Pelanggaran Izin, Lahan Pertanian Berubah Jadi Industri

CIANJUR – Terhitung sudah hampir beberapa kali masa tergabung dalam Cianjur Aktivis Independen (CAI) Kabupaten Cianjur, melakukan aski unjuk rasa (unras) melalui audensi damai mengenai maraknya industri di lahan pertanian.

Pihaknya menilai, keluhan selama ini yang dilontarkan seakan tidak digubris dan diabaikan Pemkab Cianjur.

Bacaan Lainnya

Direktur Eksekutif CAI Cianjur, Farid Sandy mengatakan, banyak dugaan pelanggaran izin pembangunan di Cianjur.

“Tetap mendesak beberapa dinas terkait untuk tidak mengeluarkan izin untuk pembangunan pabrik atau industri, baik itu di Kecamatan Ciranjang, Haurwangi, Karangtengah, Sukaluyu dan Cianjur sekitarnya memang merusak lahan pertanian selama ini,” tegas dia, Jumat (19/1/2018).

Pihaknya menyebutkan, pabrik yang berdiri banyak berdekatan dengan pemukiman warga, sehingga khawatir terjadi adanya pencemaran lingkungan seperti polusi udara dan hal lainnya. Selain itu ada dugaan pelanggaran izin sejumlah pembangunan perumahan di Cianjur.

“Kami minta Satpol PP Cianjur untuk bisa menutup kegiatan tersebut dan mendesak dinas terkait menindak secara tegas, para pengusaha yang melakukan kegiatan tidak sesuai dengan peruntukannya,” timpal, Farid.

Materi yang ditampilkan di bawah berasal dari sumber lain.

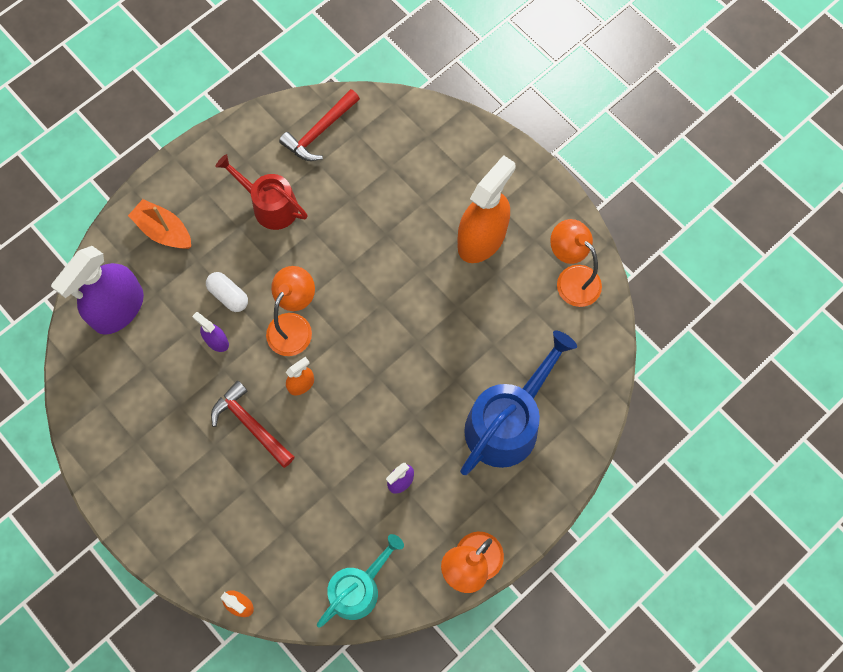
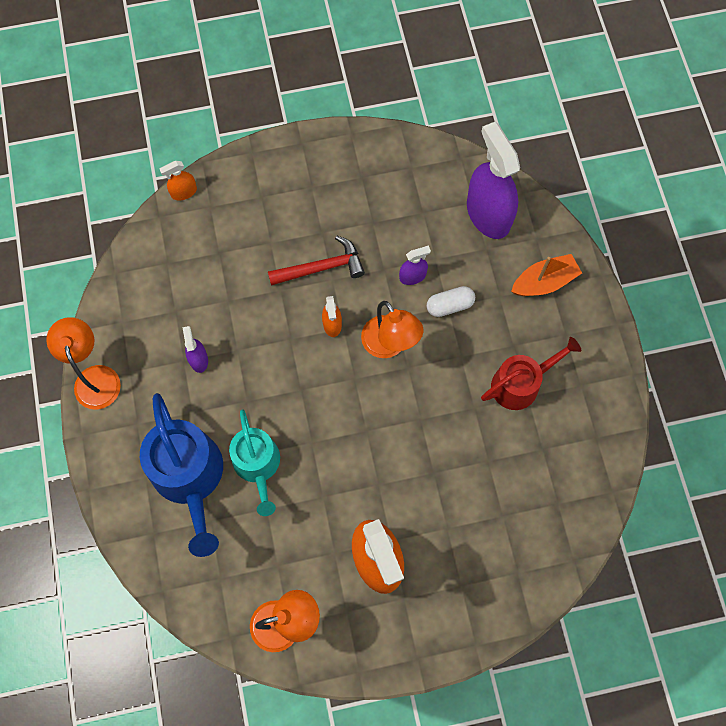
camera: 120 degrees right, 0 degrees up
(319, 131) = (577, 469): red hammer -> none
(358, 588) = (137, 281): turquoise watering can -> turquoise watering can (258, 465)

Sementara, Ketua Barisan Tameng Rakyat (Batara) Cianjur, Tirta Jaya Pragusta alias Sodikkami memaparkan, berkaitan dengan izin yang keluar setelah moraturium bupati, pihaknya minta mencabut izin yang telh ditertibkan, karena tidak berdasarkan regulasi dan aturan yang ada. Apabila tidak ada sangsi atau tanggapan dan tindakan, ada dugaan kuat dinas terkait main mata atau konspirasi dengan para pengusaha nakal.

“Kami juga akan audensi bersama Komisi I DPRD Cianjur menindaklanjuti semua permasalahan sampai saat ini dinilai masih jalan ditempat alis mandul,” ungkapnya.